Le gouvernement profite de l’été pour s’attaquer à notre protection sociale avec deux projets de décrets :

– le premier prévoit d’accélérer le déremboursement de certains médicaments, des transports sanitaires et des consultations chez les chirurgiens-dentistes

– le second vise à doubler les plafonds des participations forfaitaires et des franchises médicales qui passeraient donc à 100 € chacun, soit un reste à charge pouvant atteindre 200 € pour les assurés sociaux.

Le gouvernement veut faire des économies, des millions de personnes vont devoir payer davantage pour se soigner ou renoncer aux soins faute de moyens. On sait que cela entraîne à terme une aggravation des pathologies, davantage d’hospitalisations et des coûts encore plus importants pour la collectivité.

Les chiffres sont pourtant alarmants : 80% des personnes interrogées pour un sondage de la Fédération hospitalière de France déclarent avoir déjà renoncé à au moins un soin en 2025, dont près de la moitié en raison d’un coût trop élevé ou d’un remboursement insuffisant.

Plutôt que de répondre à cette urgence sociale, le gouvernement choisit d’aggraver encore la situation. Les complémentaires santé trouveront là un prétexte de plus pour augmenter leurs cotisations. Insupportable quand on sait que plus de 1,6 million de retraités ont déjà renoncé à une complémentaire santé en raison de son coût.

Pendant ce temps, les salaires et pensions stagnent, le pouvoir d’achat recule et les restes à charge augmentent.

La Sécurité sociale ne souffre pas d’un excès de dépenses. Les assurés sociaux ne se soignent pas par confort ou par plaisir, mais parce qu’elles et ils en ont besoin.

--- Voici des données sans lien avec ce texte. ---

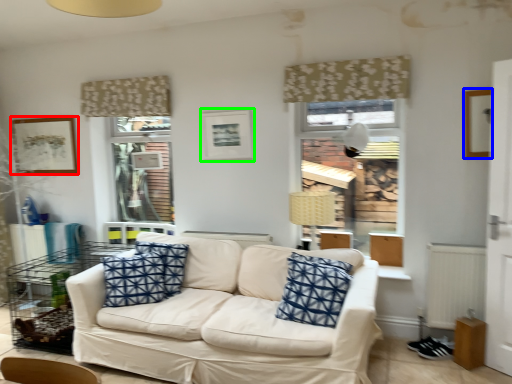
Question: Considering the real-world distances, which object is farthest from picture frame (highlighted by a red box)? picture frame (highlighted by a blue box) or picture frame (highlighted by a green box)?

Choices:
 (A) picture frame
 (B) picture frame

Answer: (A)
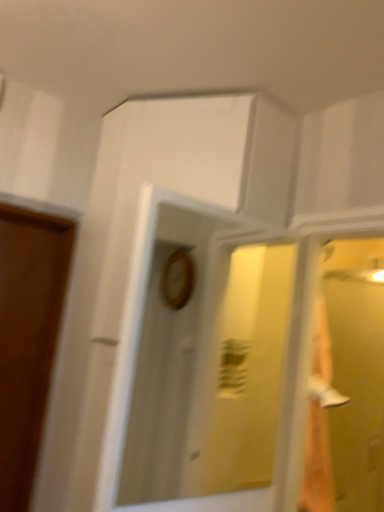
Question: Does point (377, 374) appear closer or farther from the camera than point (127, 288)?

Choices:
 (A) closer
 (B) farther

Answer: (B)

Question: Is transparent glass door at right situated inside wooden clock at center or outside?

Choices:
 (A) inside
 (B) outside

Answer: (B)

Question: In the image, is transparent glass door at right positioned in front of or behind wooden clock at center?

Choices:
 (A) front
 (B) behind

Answer: (B)

Question: Is point (236, 482) closer or farther from the camera than point (350, 497)?

Choices:
 (A) farther
 (B) closer

Answer: (A)

Question: From a real-world perspective, relative to transparent glass door at right, is wooden clock at center vertically above or below?

Choices:
 (A) below
 (B) above

Answer: (B)

Question: Considering their positions, is wooden clock at center located in front of or behind transparent glass door at right?

Choices:
 (A) front
 (B) behind

Answer: (A)

Question: In terms of size, does wooden clock at center appear bigger or smaller than transparent glass door at right?

Choices:
 (A) big
 (B) small

Answer: (B)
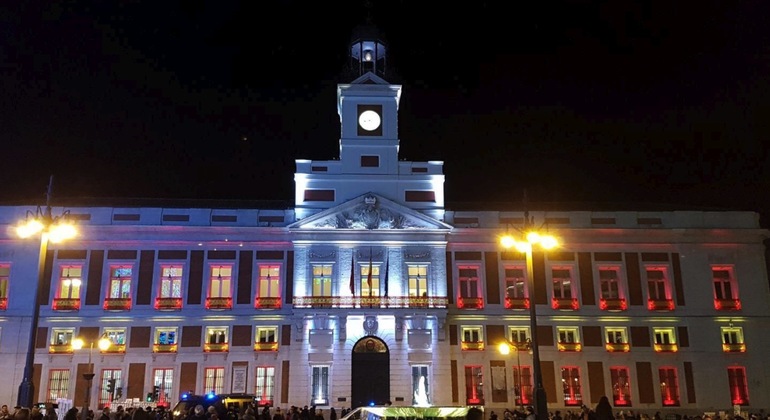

Le véritable problème réside dans le manque de recettes : comment accepter que près de 80 milliards d’euros d’exonérations de cotisations sociales soient accordées chaque année aux entreprises tandis que l’on demande toujours plus d’efforts aux retraités, aux sala­riés et aux malades ? L’argent existe, la question est celle de son utilisation et de son partage.

La CGT refuse une société où l’on sacrifie la santé, la protection sociale et les services publics au nom de l’austérité, que les malades soient une nouvelle fois mis à contribution, et que l’accès aux soins devienne un privilège réservé à celles et ceux qui en ont les moyens.

Il faut se battre pour une Sécurité sociale financée à la hauteur des besoins de la population, le développement des services publics de santé, le maintien et le renforcement du remboursement des soins et une véritable politique de justice sociale et de solidarité.

La Sécurité sociale est notre bien commun. Elle n’est ni une charge ni un coût, elle est un investissement pour la dignité, la santé et l’égalité.